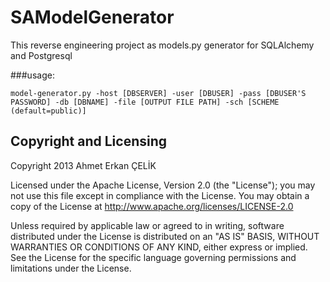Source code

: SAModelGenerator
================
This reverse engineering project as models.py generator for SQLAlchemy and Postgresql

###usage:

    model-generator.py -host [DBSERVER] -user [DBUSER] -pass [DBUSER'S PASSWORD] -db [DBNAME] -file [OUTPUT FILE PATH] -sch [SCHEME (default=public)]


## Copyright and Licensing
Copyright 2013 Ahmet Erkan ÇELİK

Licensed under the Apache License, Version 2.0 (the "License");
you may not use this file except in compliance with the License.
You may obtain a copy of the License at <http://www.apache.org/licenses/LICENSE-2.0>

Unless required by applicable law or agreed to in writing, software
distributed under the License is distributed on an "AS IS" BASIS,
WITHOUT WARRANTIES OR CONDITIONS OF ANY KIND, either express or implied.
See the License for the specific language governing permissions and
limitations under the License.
════════
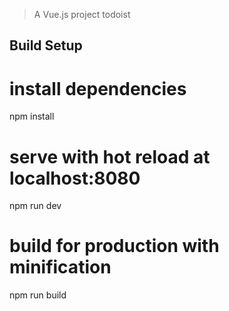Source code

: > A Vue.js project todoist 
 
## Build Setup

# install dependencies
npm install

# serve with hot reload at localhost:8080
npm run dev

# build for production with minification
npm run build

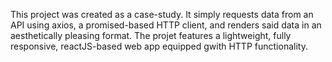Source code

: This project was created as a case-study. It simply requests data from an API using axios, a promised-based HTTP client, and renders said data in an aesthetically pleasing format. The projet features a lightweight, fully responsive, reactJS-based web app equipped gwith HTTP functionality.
════════
• [Your assignment] Give back exactly the lines above that run from the one with "# build for production with minification" to the one with "gwith HTTP functionality.", including both, with the pictures left out.

• [Written reply]
# build for production with minification
npm run build

Source code

: This project was created as a case-study. It simply requests data from an API using axios, a promised-based HTTP client, and renders said data in an aesthetically pleasing format. The projet features a lightweight, fully responsive, reactJS-based web app equipped gwith HTTP functionality.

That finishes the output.